(Reuters) - Ukrainian troops were set to withdraw from the eastern city of Sievierodonetsk after weeks of intense bombardments and street fighting, the regional governor said on Friday.
The day marks four months since Russian President Vladimir Putin sent forces across the border into Ukraine, sparking the biggest conflict in Europe since World War Two.
FIGHTING
* Luhansk governor Serhiy Gaidai said Ukrainian forces will have to leave Sievierodonetsk. Troops had already received the order to move to new positions, he added.
* Russian forces are seeking to surround eastern Ukraine's embattled Lysychansk, the sister city of Sievierodonetsk, the Ukrainian Defence Ministry said.
* About 10 km (6 miles) south of Lysychansk, Russian troops had entered the town of Hirske and fully occupied the district on Friday, municipal head Oleksiy Babchenko said.
* Moscow said it had encircled about 2,000 Ukrainian troops, including 80 foreign fighters, at Hirske.
* Authorities in the town of Derhachi, to the northwest of Kharkiv, said heavy Russian shelling had knocked out most of the electrical and natural gas supply.

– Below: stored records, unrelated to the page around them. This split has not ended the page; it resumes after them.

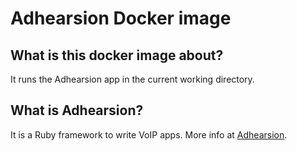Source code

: # Adhearsion Docker image

## What is this docker image about?
It runs the Adhearsion app in the current working directory.

## What is Adhearsion?
It is a Ruby framework to write VoIP apps. More info at [Adhearsion](http://adhearsion.com).
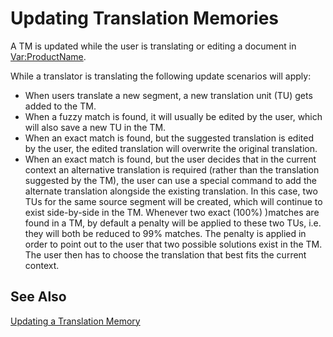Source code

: Updating Translation Memories
====
A TM is updated while the user is translating or editing a document in <Var:ProductName>.

While a translator is translating the following update scenarios will apply:

* When users translate a new segment, a new translation unit (TU) gets added to the TM.
* When a fuzzy match is found, it will usually be edited by the user, which will also save a new TU in the TM.
* When an exact match is found, but the suggested translation is edited by the user, the edited translation will overwrite the original translation.
* When an exact match is found, but the user decides that in the current context an alternative translation is required (rather than the translation suggested by the TM), the user can use a special command to add the alternate translation alongside the existing translation. In this case, two TUs for the same source segment will be created, which will continue to exist side-by-side in the TM. Whenever two exact (100%) )matches are found in a TM, by default a penalty will be applied to these two TUs, i.e. they will both be reduced to 99% matches. The penalty is applied in order to point out to the user that two possible solutions exist in the TM. The user then has to choose the translation that best fits the current context.

See Also
--------
[Updating a Translation Memory](updating_a_translation_memory.md)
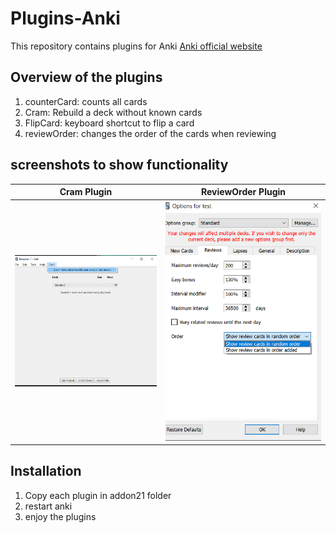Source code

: # Plugins-Anki
This repository contains plugins for Anki [Anki official website](https://apps.ankiweb.net/)

## Overview of the plugins
1. counterCard: counts all cards
1. Cram: Rebuild a deck without known cards 
1. FlipCard: keyboard shortcut to flip a card
1. reviewOrder: changes the order of the cards when reviewing

## screenshots to show functionality
Cram Plugin                |  ReviewOrder Plugin
:-------------------------:|:-------------------------:
<img src="Screenshot.png" width="400">  |  <img src="Screenshot1.png" width="400">

## Installation
1. Copy each plugin in addon21 folder
1. restart anki
1. enjoy the plugins

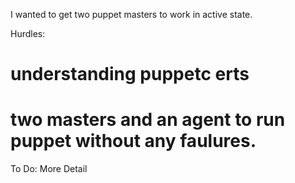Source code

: I wanted to get two puppet masters to work in active state.

Hurdles:
# understanding puppetc erts
# two masters and an agent to run puppet without any faulures.

To Do:
More Detail
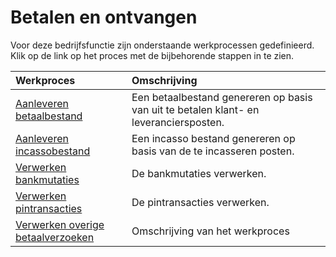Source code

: # Betalen en ontvangen

Voor deze bedrijfsfunctie zijn onderstaande werkprocessen gedefinieerd. Klik op de link op het proces met de bijbehorende stappen in te zien.

Werkproces | Omschrijving
:--- | :---
[Aanleveren betaalbestand](aanleveren-betaalbestand/) | Een betaalbestand genereren op basis van uit te betalen klant- en leveranciersposten.
[Aanleveren incassobestand](aanleveren-incassobestand/) | Een incasso bestand genereren op basis van de te incasseren posten.
[Verwerken bankmutaties](verwerken-bankmutaties/) | De bankmutaties verwerken.
[Verwerken pintransacties](verwerken-pintransacties/) | De pintransacties verwerken.
[Verwerken overige betaalverzoeken](verwerken-overige-betaalverzoeken/) | Omschrijving van het werkproces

* Reuters was unable to independently verify the situation on the ground.
NUCLEAR WORRIES
* The U.N. nuclear watchdog is increasingly concerned about the welfare of Ukrainian staff at the Russian-held Zaporizhzhia nuclear power plant in Ukraine, Europe's largest, it said on Friday, adding that it must go there as soon as possible.
MILITARY AID
* Ukraine said it had received U.S. supplies of powerful HIMARS long-range weapon systems.
* The United States will provide an additional $450 million in security assistance to Ukraine, including more long-range rocket systems, U.S. officials said on Thursday.
ECONOMY AND DIPLOMACY
* There is a "real risk" of multiple famines this year, U.N. chief Antonio Guterres said. He urged ministers meeting on food security to take practical steps to stabilize food markets and reduce commodity price volatility.
* Russia's war against Ukraine, not Western sanctions, will add another 40 or 50 million more people to the ranks of the hungry, U.S. Secretary of State Antony Blinken said in Berlin.
* Moscow said it couldn't comment on a report in the German magazine Der Spiegel that Germany was looking at expropriating part of the Nord Stream 2 pipeline.
* However, if Germany took concrete steps on expropriation, those would in first instance be a matter for lawyers, Kremlin spokesperson Dmitry Peskov said.
* Germany's Economy Ministry is considering converting parts of Nord Stream 2 into a connection for a liquefied natural gas terminal on the Baltic Sea coast, Der Spiegel reported.
* Moscow's foreign ministry blamed the United States for a Lithuanian ban on sanctioned goods crossing from the Russian mainland to the Russian exclave of Kaliningrad.
* Turkey said it was investigating claims that Ukrainian grain was stolen by Russia and shipped to countries including Turkey, although no stolen shipments had been found so far. Russia has previously denied theft allegations.
* A dozen EU countries have now been affected by cuts to gas supply from Russia, the bloc's climate policy chief said.
QUOTES
* "Russia has stolen our peace," Zelenskiy told the crowds at Glastonbury, the world's largest green field festival.
"Remaining in positions smashed to pieces over many months just for the sake of staying there does not make sense," Luhansk governor Serhiy Gaidai said of the situation in Sievierodonetsk.
* "Ukraine will prevail. Europe will prevail. Today marks the beginning of a long journey that we will walk together," EU foreign policy chief Josep Borrell said.